= TEKS SUMBER =
——

RADARSUMEDANG.ID, MAJALENGKA–Potensi perempuan dalam memberikan kontribusinya terhadap pembangunan saat ini masih dirasa belum optimal. Hal itu bisa dibuktikan dengan beberapa hal, seperti masih rendahnya Tingkat Partisipasi Angkatan Kerja (TPAK) perempuan dan tingginya kekerasan terhadap perempuan.
Kemudian rendahnya keterlibatan perempuan di ruang publik, terlihat dari dunia politik di mana jumlah perempuan yang menduduki kursi parlemen masih jauh di bawah batas afirmasi keterwakilan 30 % perempuan. Begitujuga di level manajerial, jumlah perempuan yang menduduki level manajerial maupun bidang dan profesional masih rendah.
Untuk itu dibutuhkan koordinasi yang kuat dari semua pemangku kepentingan mulai dari Pemerintah di semua tingkat (pusat sampai daerah) menjadi solusi untuk menjawab berbagai permasalahan terkait perempuan.
“Selain terus adanya peningkatan partisipasi, sinergitas lembaga profesi dan dunia usaha, media, organisasi agama dan kemasyarakatan serta akademisi dan tidak terkeculi dengan peran aktif dari para pegiat perempuan itu sendiri, yang harus terdepan dalam mengawal kebijakan yang pro perempuan,” ujar Anggota DPRD Provinsi Jawa Barat H Ridwan Solichin, SIP, MSi saat didaulat menjadi narasumber dalam pelatihan pendidikan karakter bagi perempuan pegiat sosial, politik dan pendidikan.
Dalam seminar yang diikuti 100 perempuan pegiat sosial, politik, budaya, ekonomi dan pendidikan di Kabupaten Majalengka pada Minggu (18/12/2022) itu memaparkan materi dengan tema Perempuan dan Kekuatan Karakter Indonesia.
Kang RinSo memaparkan sejumlah data terkait kontribusi perempuan Indonesia dalam berbagai bidang yang dilansir dari laporan Kementerian Pemberdayaan Perempuan dan Anak (PPA) RI di semua bidang.

——

= COBA SENDIRI =
Salin tanpa perubahan bagian teks tentang peran perempuan dalam pembangunan, dari "RADARSUMEDANG.ID, MAJALENGKA–Potensi perempuan" sampai "profesional masih rendah.". Gunakan hanya teks di atas sebagai acuan.

= CUPLIKAN DATA =

——

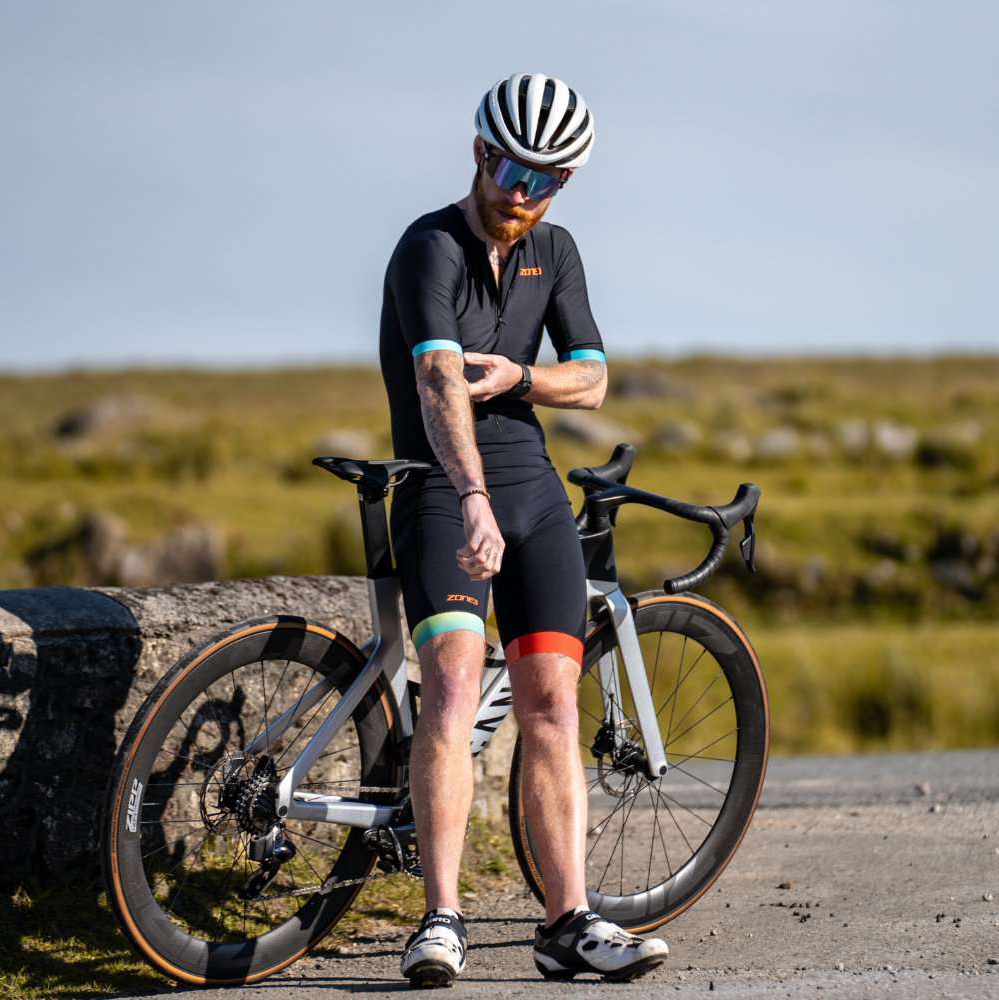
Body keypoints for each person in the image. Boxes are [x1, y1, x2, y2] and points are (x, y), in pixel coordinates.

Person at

——

= KELUARAN YANG DIHARAPKAN =
RADARSUMEDANG.ID, MAJALENGKA–Potensi perempuan dalam memberikan kontribusinya terhadap pembangunan saat ini masih dirasa belum optimal. Hal itu bisa dibuktikan dengan beberapa hal, seperti masih rendahnya Tingkat Partisipasi Angkatan Kerja (TPAK) perempuan dan tingginya kekerasan terhadap perempuan.
Kemudian rendahnya keterlibatan perempuan di ruang publik, terlihat dari dunia politik di mana jumlah perempuan yang menduduki kursi parlemen masih jauh di bawah batas afirmasi keterwakilan 30 % perempuan. Begitujuga di level manajerial, jumlah perempuan yang menduduki level manajerial maupun bidang dan profesional masih rendah.